Source records:
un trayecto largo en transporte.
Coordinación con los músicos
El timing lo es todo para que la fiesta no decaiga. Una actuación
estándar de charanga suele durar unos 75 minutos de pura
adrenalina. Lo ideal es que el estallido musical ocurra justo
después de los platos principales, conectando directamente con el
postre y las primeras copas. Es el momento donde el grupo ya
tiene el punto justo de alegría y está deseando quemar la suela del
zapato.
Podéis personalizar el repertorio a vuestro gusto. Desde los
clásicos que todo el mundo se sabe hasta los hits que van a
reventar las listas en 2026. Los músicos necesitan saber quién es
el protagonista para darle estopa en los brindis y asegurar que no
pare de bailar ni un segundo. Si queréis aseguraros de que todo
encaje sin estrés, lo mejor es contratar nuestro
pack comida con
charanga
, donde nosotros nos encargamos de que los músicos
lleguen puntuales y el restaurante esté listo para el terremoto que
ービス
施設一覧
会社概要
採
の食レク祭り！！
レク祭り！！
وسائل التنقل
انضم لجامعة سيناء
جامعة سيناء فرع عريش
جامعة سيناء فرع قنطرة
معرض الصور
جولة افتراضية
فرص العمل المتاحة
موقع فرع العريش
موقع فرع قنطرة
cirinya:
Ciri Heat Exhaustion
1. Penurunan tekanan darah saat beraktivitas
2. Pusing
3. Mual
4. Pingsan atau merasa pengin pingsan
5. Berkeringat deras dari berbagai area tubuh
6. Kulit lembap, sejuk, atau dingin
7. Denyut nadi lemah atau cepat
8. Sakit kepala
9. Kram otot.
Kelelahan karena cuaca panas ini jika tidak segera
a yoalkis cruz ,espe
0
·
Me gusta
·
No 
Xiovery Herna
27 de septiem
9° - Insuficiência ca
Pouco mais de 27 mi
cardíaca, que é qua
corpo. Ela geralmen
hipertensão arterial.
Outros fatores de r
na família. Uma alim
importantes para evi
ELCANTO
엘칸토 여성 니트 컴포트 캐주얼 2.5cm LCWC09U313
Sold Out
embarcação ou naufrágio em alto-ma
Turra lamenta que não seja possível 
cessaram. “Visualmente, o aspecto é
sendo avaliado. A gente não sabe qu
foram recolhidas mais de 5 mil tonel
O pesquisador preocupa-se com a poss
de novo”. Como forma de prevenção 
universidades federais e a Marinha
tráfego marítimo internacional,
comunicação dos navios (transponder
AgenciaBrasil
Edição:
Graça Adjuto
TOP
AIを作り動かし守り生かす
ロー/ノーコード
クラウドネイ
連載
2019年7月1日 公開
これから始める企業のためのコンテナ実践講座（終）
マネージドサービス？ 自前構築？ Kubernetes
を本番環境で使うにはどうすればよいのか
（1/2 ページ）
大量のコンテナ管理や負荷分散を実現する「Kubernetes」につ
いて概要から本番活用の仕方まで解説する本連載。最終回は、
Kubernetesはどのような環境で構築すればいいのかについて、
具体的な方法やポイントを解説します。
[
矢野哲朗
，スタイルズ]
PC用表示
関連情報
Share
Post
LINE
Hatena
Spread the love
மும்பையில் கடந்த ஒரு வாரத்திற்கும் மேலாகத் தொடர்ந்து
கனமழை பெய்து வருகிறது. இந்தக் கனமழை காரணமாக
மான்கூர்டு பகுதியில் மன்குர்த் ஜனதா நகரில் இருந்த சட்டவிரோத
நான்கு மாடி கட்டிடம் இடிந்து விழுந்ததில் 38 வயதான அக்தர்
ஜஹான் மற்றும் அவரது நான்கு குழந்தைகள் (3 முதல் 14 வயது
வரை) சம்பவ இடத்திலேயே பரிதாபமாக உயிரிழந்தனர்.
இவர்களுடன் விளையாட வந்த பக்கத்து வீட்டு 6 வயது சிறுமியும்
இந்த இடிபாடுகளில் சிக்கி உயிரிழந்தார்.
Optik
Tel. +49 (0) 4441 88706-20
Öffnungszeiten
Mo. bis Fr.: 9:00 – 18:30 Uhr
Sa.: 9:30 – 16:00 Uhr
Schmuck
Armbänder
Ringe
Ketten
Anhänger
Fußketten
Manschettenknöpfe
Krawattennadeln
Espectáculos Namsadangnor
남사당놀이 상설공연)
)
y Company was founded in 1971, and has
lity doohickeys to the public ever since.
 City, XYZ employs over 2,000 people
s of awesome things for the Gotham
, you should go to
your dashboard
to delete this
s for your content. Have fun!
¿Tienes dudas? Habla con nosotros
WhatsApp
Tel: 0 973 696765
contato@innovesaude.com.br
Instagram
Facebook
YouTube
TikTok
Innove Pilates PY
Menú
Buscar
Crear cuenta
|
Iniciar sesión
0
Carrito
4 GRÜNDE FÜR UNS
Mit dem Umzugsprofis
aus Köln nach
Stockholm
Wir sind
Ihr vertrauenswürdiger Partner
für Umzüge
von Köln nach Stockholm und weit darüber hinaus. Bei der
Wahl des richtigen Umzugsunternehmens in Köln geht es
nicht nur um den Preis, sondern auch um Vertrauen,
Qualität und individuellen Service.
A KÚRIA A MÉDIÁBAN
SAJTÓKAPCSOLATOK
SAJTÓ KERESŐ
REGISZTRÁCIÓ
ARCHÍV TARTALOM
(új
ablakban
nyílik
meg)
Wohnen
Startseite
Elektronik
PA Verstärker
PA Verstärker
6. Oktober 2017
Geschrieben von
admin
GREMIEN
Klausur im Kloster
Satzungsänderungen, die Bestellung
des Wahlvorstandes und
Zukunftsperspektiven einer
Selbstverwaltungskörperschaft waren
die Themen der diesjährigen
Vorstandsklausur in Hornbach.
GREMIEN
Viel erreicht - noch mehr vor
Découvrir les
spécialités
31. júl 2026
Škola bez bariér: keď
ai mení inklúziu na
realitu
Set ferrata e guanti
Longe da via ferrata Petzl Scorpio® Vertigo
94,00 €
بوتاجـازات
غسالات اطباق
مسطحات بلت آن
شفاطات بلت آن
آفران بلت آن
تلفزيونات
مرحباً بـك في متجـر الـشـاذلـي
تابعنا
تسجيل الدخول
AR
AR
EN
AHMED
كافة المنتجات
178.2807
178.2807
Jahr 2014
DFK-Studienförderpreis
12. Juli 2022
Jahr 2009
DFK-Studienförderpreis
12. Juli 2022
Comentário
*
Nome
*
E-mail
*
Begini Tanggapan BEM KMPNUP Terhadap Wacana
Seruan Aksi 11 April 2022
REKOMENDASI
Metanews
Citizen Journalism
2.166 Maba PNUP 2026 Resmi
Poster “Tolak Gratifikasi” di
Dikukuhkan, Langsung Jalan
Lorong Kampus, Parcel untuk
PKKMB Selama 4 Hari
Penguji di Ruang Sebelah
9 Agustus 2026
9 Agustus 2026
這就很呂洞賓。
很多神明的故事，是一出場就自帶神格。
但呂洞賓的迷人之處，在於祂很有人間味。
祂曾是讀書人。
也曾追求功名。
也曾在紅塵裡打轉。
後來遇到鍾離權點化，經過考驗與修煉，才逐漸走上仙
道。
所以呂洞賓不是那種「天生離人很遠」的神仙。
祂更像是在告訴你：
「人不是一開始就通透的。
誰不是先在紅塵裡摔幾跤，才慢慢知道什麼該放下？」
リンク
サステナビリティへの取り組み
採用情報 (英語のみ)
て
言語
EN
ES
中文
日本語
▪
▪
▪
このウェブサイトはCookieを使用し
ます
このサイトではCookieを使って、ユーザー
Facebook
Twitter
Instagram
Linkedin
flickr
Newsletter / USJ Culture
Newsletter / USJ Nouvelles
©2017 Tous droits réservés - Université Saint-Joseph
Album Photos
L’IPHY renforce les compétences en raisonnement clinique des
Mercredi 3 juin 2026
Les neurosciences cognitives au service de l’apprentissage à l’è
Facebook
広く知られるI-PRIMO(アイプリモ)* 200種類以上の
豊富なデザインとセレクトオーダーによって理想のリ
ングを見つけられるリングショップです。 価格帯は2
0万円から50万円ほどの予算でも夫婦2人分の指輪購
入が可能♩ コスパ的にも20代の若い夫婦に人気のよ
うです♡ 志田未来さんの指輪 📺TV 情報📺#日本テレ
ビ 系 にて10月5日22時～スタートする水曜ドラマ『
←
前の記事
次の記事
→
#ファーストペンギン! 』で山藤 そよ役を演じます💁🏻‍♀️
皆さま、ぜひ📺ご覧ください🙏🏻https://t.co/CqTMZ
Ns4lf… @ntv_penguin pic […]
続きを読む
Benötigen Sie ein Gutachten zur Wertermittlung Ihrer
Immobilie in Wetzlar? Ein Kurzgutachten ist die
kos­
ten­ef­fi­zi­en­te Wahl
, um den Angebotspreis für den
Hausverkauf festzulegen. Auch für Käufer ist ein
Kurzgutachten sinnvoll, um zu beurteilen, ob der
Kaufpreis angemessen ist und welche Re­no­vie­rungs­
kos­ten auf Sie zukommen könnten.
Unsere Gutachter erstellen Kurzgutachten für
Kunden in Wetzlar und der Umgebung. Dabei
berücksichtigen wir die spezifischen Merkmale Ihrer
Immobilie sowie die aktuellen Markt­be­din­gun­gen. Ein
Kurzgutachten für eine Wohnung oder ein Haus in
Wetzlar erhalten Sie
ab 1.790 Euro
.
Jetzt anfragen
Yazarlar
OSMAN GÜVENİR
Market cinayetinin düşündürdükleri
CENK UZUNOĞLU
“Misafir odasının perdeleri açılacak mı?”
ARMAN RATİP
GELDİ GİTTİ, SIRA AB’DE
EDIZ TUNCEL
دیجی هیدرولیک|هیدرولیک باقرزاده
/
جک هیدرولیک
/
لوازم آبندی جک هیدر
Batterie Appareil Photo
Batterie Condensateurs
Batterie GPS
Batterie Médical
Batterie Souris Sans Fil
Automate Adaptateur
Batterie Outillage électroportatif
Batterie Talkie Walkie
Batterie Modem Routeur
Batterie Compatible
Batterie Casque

What this task involves:
Retype the listing from its first line through the line containing "Podéis personalizar el", both included, keeping every line unchanged.

Reply:
un trayecto largo en transporte.
Coordinación con los músicos
El timing lo es todo para que la fiesta no decaiga. Una actuación
estándar de charanga suele durar unos 75 minutos de pura
adrenalina. Lo ideal es que el estallido musical ocurra justo
después de los platos principales, conectando directamente con el
postre y las primeras copas. Es el momento donde el grupo ya
tiene el punto justo de alegría y está deseando quemar la suela del
zapato.
Podéis personalizar el repertorio a vuestro gusto. Desde los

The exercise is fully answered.